Last Updated Apr 14, 2018 at 2:56 pm MDT

Syrians in Calgary rolled up their sleeves while images of airstrikes in Damascus were still on their minds. The local community participated in the Syrian Canadian Donation Day on Saturday, joining others from 10 different cities in the wake of waves military strikes in their home country from joint forces from the U.S., U.K. and France.

“All those targets are among civilian areas so nobody [knew] what may happen. A small mistake may kill hundreds of people,” said volunteer Hiba Djeddi.

“Do you think that will stop chemical attacks? To bomb a few buildings through a few areas? It won’t. So, I find it useless.”

Sam Nammoura of the Calgary Immigrant Support Society received a panicked message from his niece during the attack.
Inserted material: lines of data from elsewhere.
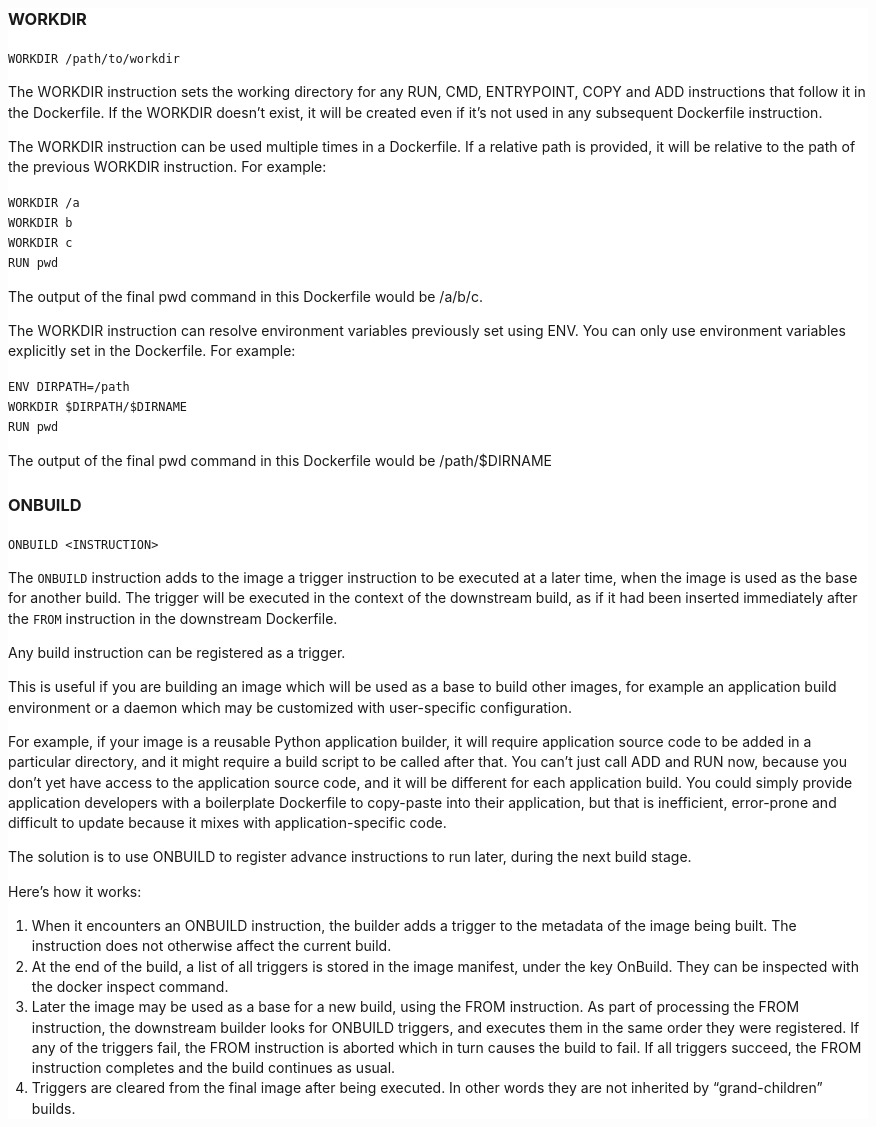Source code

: ### WORKDIR
```
WORKDIR /path/to/workdir
```
The WORKDIR instruction sets the working directory for any RUN, CMD, ENTRYPOINT, COPY and ADD instructions that follow it in the Dockerfile. If the WORKDIR doesn’t exist, it will be created even if it’s not used in any subsequent Dockerfile instruction.

The WORKDIR instruction can be used multiple times in a Dockerfile. If a relative path is provided, it will be relative to the path of the previous WORKDIR instruction. For example:
```
WORKDIR /a
WORKDIR b
WORKDIR c
RUN pwd
```
The output of the final pwd command in this Dockerfile would be /a/b/c.

The WORKDIR instruction can resolve environment variables previously set using ENV. You can only use environment variables explicitly set in the Dockerfile. For example:
```
ENV DIRPATH=/path
WORKDIR $DIRPATH/$DIRNAME
RUN pwd
```
The output of the final pwd command in this Dockerfile would be /path/$DIRNAME

### ONBUILD
```
ONBUILD <INSTRUCTION>
```
The `ONBUILD` instruction adds to the image a trigger instruction to be executed at a later time, when the image is used as the base for another build. The trigger will be executed in the context of the downstream build, as if it had been inserted immediately after the `FROM` instruction in the downstream Dockerfile.

Any build instruction can be registered as a trigger.

This is useful if you are building an image which will be used as a base to build other images, for example an application build environment or a daemon which may be customized with user-specific configuration.

For example, if your image is a reusable Python application builder, it will require application source code to be added in a particular directory, and it might require a build script to be called after that. You can’t just call ADD and RUN now, because you don’t yet have access to the application source code, and it will be different for each application build. You could simply provide application developers with a boilerplate Dockerfile to copy-paste into their application, but that is inefficient, error-prone and difficult to update because it mixes with application-specific code.

The solution is to use ONBUILD to register advance instructions to run later, during the next build stage.

Here’s how it works:

1.    When it encounters an ONBUILD instruction, the builder adds a trigger to the metadata of the image being built. The instruction does not otherwise affect the current build.
2.    At the end of the build, a list of all triggers is stored in the image manifest, under the key OnBuild. They can be inspected with the docker inspect command.
3.    Later the image may be used as a base for a new build, using the FROM instruction. As part of processing the FROM instruction, the downstream builder looks for ONBUILD triggers, and executes them in the same order they were registered. If any of the triggers fail, the FROM instruction is aborted which in turn causes the build to fail. If all triggers succeed, the FROM instruction completes and the build continues as usual.
4.    Triggers are cleared from the final image after being executed. In other words they are not inherited by “grand-children” builds.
“She texted me from WhatsApp saying ‘oh my goodness uncle, they are bombing us, the whole city is shaking,'” he said.

Organizers said giving blood is ingrained in Syrian culture and it’s mandatory for graduating from university and obtaining a driver’s license. For others who were donating, the airstrikes are a reminder of the ongoing war and the need to help patients regardless of where they live.

“Many [Syrians] are dying because they just don’t have blood to be donated. That’s the reason that makes me motivated to donate blood, but the main reason is I would like to blood for anyone who is in need. It doesn’t matter if they are from my home country,” said Fadel Hattav.

Zaki Muais has been living in Calgary for almost 20 years. While donating for the first time he said it’s his way to give back to Canada. As for his home country, he said sometimes, all he can offer is prayers.

“I ask my god to help the children over there, the women over there and everybody over there,” he said.

Saturday’s drive drew in 27 donors. Those involved filled the 20 spots available while Canadian Blood Services was able to accommodate walk-ins. The organization says it has enough blood on its shelves but it’s looking for new donors.